[[ Stored data open ]]
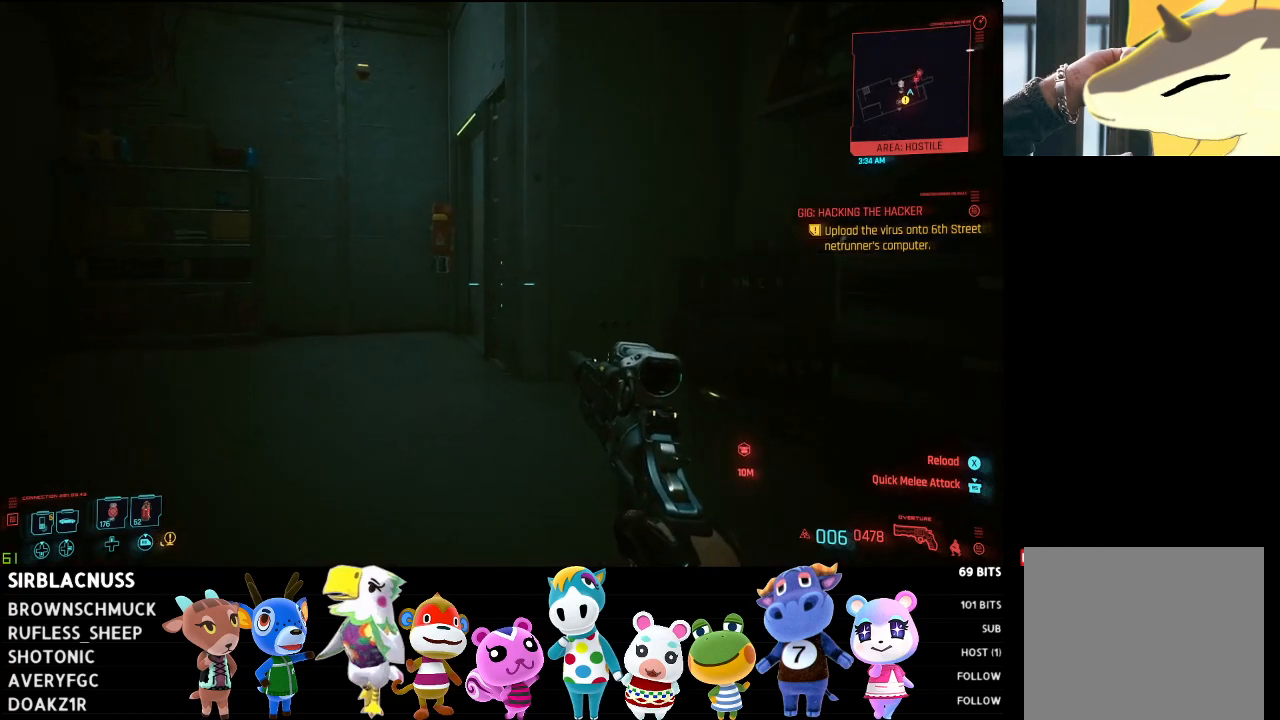
{"buttons": [], "left_stick": "up", "right_stick": "right", "events": [[333, "right_stick", "center"], [433, "right_stick", "right"]]}
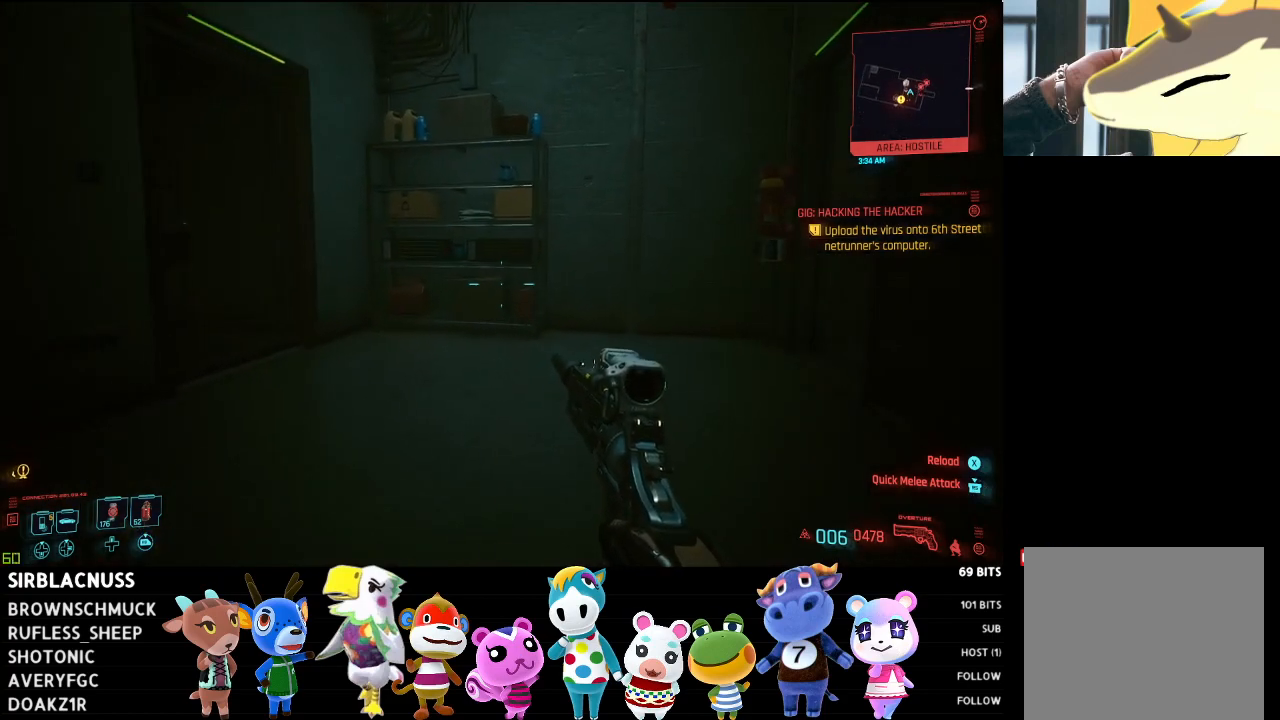
{"buttons": [], "left_stick": "up-left", "right_stick": "up-right", "events": [[67, "left_stick", "up-left"], [433, "right_stick", "up-right"]]}
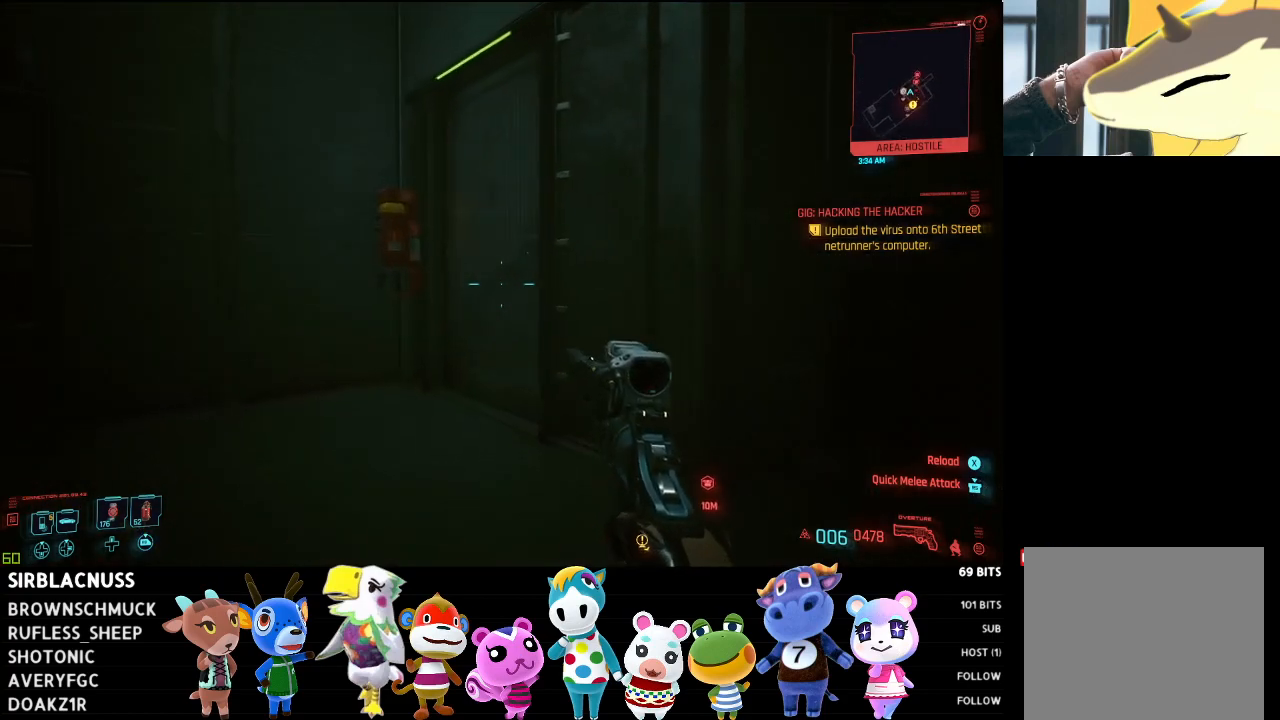
{"buttons": [], "left_stick": "up-left", "right_stick": "right", "events": [[50, "right_stick", "right"]]}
[[ Stored data closed ]]
## Task goal
Your answer must be the full listing, reproduced word for word, without its pictures.

## Answer below
{"buttons": [], "left_stick": "up", "right_stick": "right", "events": [[333, "right_stick", "center"], [433, "right_stick", "right"]]}
{"buttons": [], "left_stick": "up-left", "right_stick": "up-right", "events": [[67, "left_stick", "up-left"], [433, "right_stick", "up-right"]]}
{"buttons": [], "left_stick": "up-left", "right_stick": "right", "events": [[50, "right_stick", "right"]]}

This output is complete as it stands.